In my benchmarks on the 3090, it's not that fast end-2-end. Llama3 8B decoding speed for 4-bit is about 67 tokens/sec with flute vs. 97 tokens/sec for torchao/bitblas (group-size=64, batch-size=1).
The quality tends to be better with LUT vs. linear quantization though, as expected, since linear quantization is just a special case of LUT. Linear quantization would run faster since there's no cost to read the LUT from the shared memory.
@mobicham , got it! thanks for your sharing.
@LeiWang1999 Any benchmark speed test for w4a8 compared to fp16 ?

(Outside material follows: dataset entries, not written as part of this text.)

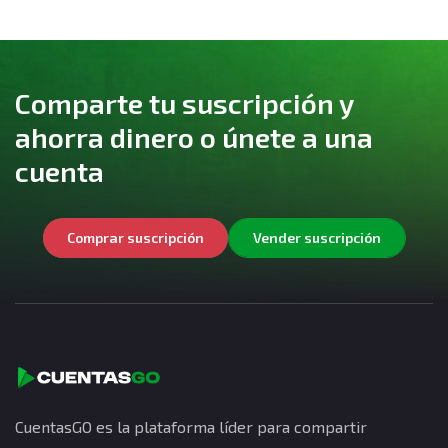
Comparte tu suscripción y
ahorra dinero o únete a una
cuenta
Comprar suscripción
Vender suscripción
CuentasGO es la plataforma líder para compartir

@brisker , We provide the benchmark scripts for bitblas matmul:
https://github.com/microsoft/BitBLAS/blob/main/benchmark/operators/benchmark_bitblas_matmul.py
@LeiWang1999
In the link you provide, I noticed that you have compared bitblas-w4a16 with marlin-w4a16, here
I want to ask, are they both tested on w4-per-channel quantized? (with no group-wise weight-quantize tricks.)
Is the w4a8 quantize pipeline integrated into vLLM yet?
Great work! Any chance you add support for 3-bit ? I know the bitpacking is a bit tricky with 3-bit, but it would be great to a have a 3-bit kernel for linear quantization, since the only one available is for LUT via flute, and 2-bit quantization quality for smaller pre-trained models is sub-optimal for production. Thanks!